HOW TO COMPLETE THIS TASK ▸
Only the lines below from the one containing "right wrist: (934, 429)" to the one containing "left wrist: (917, 453)" should be repeated, both included and unchanged.

DATA FOR THIS TASK ▸

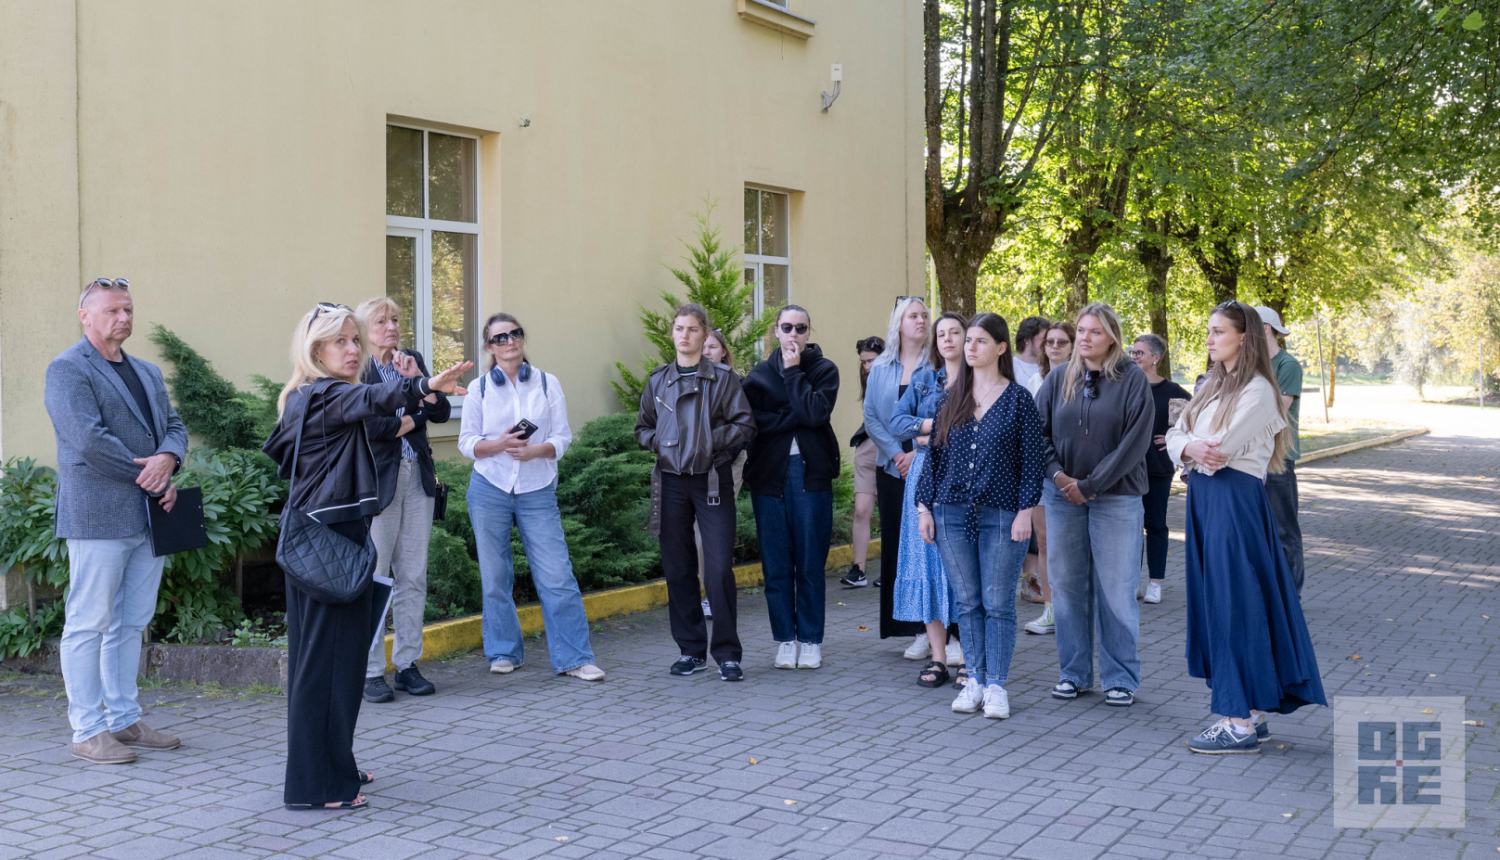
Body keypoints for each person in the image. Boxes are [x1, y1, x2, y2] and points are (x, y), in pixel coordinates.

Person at [263, 302, 470, 810]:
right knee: (326, 667)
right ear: (315, 351)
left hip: (334, 537)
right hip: (327, 543)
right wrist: (424, 385)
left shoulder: (316, 397)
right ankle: (319, 787)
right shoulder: (323, 394)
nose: (353, 350)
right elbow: (382, 399)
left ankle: (335, 765)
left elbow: (379, 414)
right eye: (341, 342)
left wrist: (418, 397)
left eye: (356, 340)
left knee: (338, 663)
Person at [1166, 301, 1326, 753]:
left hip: (1233, 502)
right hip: (1207, 501)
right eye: (1209, 331)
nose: (1210, 339)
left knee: (1233, 604)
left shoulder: (1259, 391)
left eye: (1218, 331)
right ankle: (1250, 713)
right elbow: (1177, 434)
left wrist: (1190, 446)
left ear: (1244, 337)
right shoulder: (1213, 386)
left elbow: (1221, 448)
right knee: (1222, 601)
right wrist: (1189, 446)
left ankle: (1237, 721)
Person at [45, 278, 189, 765]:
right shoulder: (67, 370)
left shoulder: (146, 371)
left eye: (128, 310)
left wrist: (169, 457)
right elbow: (88, 440)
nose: (123, 318)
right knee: (88, 624)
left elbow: (174, 426)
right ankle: (88, 730)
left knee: (131, 623)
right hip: (98, 516)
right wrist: (152, 475)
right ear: (85, 315)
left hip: (148, 516)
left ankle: (124, 719)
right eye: (111, 311)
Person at [460, 313, 605, 682]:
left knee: (557, 575)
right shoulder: (478, 388)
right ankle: (504, 651)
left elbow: (563, 436)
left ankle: (574, 658)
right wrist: (500, 445)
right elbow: (466, 443)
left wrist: (536, 451)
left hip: (536, 489)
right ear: (489, 347)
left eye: (515, 334)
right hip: (489, 487)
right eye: (500, 338)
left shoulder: (546, 383)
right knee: (495, 577)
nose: (509, 341)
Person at [917, 313, 1045, 719]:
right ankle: (973, 679)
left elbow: (1032, 462)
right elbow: (934, 458)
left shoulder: (1018, 399)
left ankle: (996, 685)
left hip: (1004, 513)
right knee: (968, 602)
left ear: (1001, 348)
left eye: (979, 341)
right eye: (967, 340)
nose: (970, 347)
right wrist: (924, 507)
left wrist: (1025, 510)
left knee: (997, 601)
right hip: (951, 512)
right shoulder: (950, 398)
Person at [1034, 302, 1153, 708]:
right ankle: (1074, 673)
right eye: (1081, 331)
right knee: (1067, 587)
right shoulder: (1057, 379)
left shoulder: (1132, 380)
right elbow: (1038, 435)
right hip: (1062, 496)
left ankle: (1120, 678)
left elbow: (1134, 443)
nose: (1084, 338)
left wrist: (1091, 484)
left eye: (1094, 332)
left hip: (1116, 498)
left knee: (1116, 590)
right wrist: (1059, 478)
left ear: (1113, 338)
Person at [636, 304, 757, 681]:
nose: (684, 335)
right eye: (678, 329)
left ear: (705, 335)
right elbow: (642, 429)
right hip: (670, 482)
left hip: (712, 481)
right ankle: (691, 650)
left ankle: (727, 654)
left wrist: (705, 442)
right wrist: (664, 442)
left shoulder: (723, 379)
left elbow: (744, 425)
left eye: (692, 329)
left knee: (719, 568)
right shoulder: (658, 381)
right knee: (678, 568)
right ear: (671, 334)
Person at [355, 297, 452, 703]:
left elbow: (442, 409)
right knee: (375, 575)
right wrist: (415, 415)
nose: (391, 327)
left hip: (418, 478)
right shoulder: (358, 368)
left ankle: (407, 664)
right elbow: (374, 426)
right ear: (363, 328)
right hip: (379, 481)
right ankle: (370, 669)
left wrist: (419, 387)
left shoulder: (409, 360)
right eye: (381, 321)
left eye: (395, 319)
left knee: (413, 573)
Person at [743, 305, 840, 670]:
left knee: (811, 563)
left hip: (810, 474)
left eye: (801, 328)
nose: (794, 334)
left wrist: (795, 373)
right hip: (770, 475)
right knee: (776, 564)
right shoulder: (758, 375)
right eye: (787, 327)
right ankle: (785, 639)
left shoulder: (823, 370)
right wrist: (795, 413)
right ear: (776, 331)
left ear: (808, 332)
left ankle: (811, 640)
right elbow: (754, 423)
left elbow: (816, 414)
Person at [890, 312, 967, 687]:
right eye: (941, 334)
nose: (947, 339)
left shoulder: (979, 381)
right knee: (925, 564)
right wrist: (934, 429)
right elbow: (897, 421)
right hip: (924, 477)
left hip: (965, 478)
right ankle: (938, 658)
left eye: (955, 333)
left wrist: (932, 435)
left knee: (965, 568)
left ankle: (969, 658)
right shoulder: (923, 379)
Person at [862, 296, 933, 655]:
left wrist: (917, 453)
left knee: (930, 545)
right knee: (898, 545)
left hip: (932, 464)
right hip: (894, 468)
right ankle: (912, 629)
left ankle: (938, 628)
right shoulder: (882, 367)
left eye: (924, 314)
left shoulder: (938, 365)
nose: (921, 320)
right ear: (899, 324)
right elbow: (872, 416)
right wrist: (897, 454)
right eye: (913, 315)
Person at [1022, 321, 1074, 636]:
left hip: (1074, 473)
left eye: (1061, 342)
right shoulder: (1033, 381)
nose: (1054, 347)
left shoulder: (1083, 379)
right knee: (1044, 541)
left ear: (1072, 347)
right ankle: (1051, 609)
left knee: (1073, 544)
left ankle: (1076, 607)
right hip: (1040, 470)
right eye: (1049, 342)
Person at [1131, 333, 1189, 605]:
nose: (1134, 357)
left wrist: (1171, 437)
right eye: (1133, 352)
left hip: (1156, 468)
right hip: (1125, 470)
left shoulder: (1173, 392)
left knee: (1154, 525)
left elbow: (1191, 422)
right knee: (1129, 527)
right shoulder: (1124, 385)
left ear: (1156, 357)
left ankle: (1155, 583)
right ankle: (1131, 581)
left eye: (1140, 353)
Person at [695, 329, 749, 619]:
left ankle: (715, 595)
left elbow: (743, 428)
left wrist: (721, 456)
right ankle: (708, 592)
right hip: (694, 468)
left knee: (714, 531)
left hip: (727, 464)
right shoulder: (687, 379)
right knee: (695, 532)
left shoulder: (734, 382)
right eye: (702, 346)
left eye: (712, 347)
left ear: (724, 352)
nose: (706, 351)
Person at [1253, 306, 1306, 595]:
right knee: (1258, 530)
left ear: (1265, 328)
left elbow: (1277, 411)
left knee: (1284, 528)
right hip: (1251, 458)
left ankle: (1291, 592)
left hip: (1278, 460)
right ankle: (1268, 590)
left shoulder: (1288, 365)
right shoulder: (1251, 364)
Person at [1012, 316, 1050, 606]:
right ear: (1028, 340)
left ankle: (1032, 583)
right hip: (1011, 456)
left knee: (1038, 528)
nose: (1049, 345)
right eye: (1044, 339)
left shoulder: (1045, 370)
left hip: (1036, 455)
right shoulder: (1011, 368)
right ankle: (1022, 580)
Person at [842, 336, 885, 588]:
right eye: (864, 362)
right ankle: (858, 569)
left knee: (891, 513)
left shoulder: (899, 374)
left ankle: (890, 570)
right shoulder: (868, 377)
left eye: (872, 361)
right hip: (868, 446)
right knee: (861, 510)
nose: (868, 367)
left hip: (892, 447)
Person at [1012, 316, 1050, 390]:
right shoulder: (1009, 368)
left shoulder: (1050, 366)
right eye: (1043, 339)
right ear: (1027, 340)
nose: (1047, 343)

ANSWER TO THIS EXERCISE ▸
right wrist: (934, 429)
right elbow: (897, 421)
right hip: (924, 477)
left hip: (965, 478)
right ankle: (938, 658)
left eye: (955, 333)
left wrist: (932, 435)
left knee: (965, 568)
left ankle: (969, 658)
right shoulder: (923, 379)
Person at [862, 296, 933, 655]:
left wrist: (917, 453)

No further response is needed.